State-owned ONGC has asked the government to waive payment of oil cess and royalty as plummeting international oil prices have meant that the rate it now gets does not even cover the operating cost, sources said.
While the slump in international oil prices to more than two-decade low is good news for fuel consumers, it is spelling economic havoc on oil and gas producers.
Sources said Oil and Natural Gas Corp (ONGC) management has told the government its average price realisation of USD 22 per barrel in April is not enough to cover even the operating cost.
On top of it, the drop in natural gas prices to a decade low of USD 2.39 per million British thermal unit is leading to a loss of about Rs 6,000 crore annually.
ONGC, sources said, has asked the government to abolish oil development cess if price realised by producers is less than USD 45 per barrel. It also wants royalty that the central government charges on oil and gas produced from the offshore area to be waived.
The company has so far maintained a capex of Rs 30,000-34,000 crore in the last few years but the current prices do not generate enough surplus to cover even operating expenditure or opex.

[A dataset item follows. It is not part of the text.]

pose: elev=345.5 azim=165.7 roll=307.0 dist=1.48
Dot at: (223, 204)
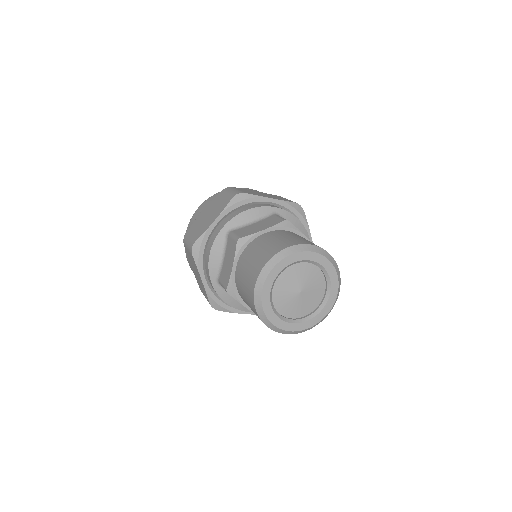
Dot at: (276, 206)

Currently, the government levies 20 per cent ad-valorem oil industry development (OID) cess on the price that producers get. Also, ONGC/OIL are required to pay 20 per cent royalty on the price of crude oil it extracts from onland oil blocks to the state governments. The central government charges 10-12.5 per cent royalty on oil produced from offshore areas.
Sources said the company wants the royalty charged by the central government to be waived for now.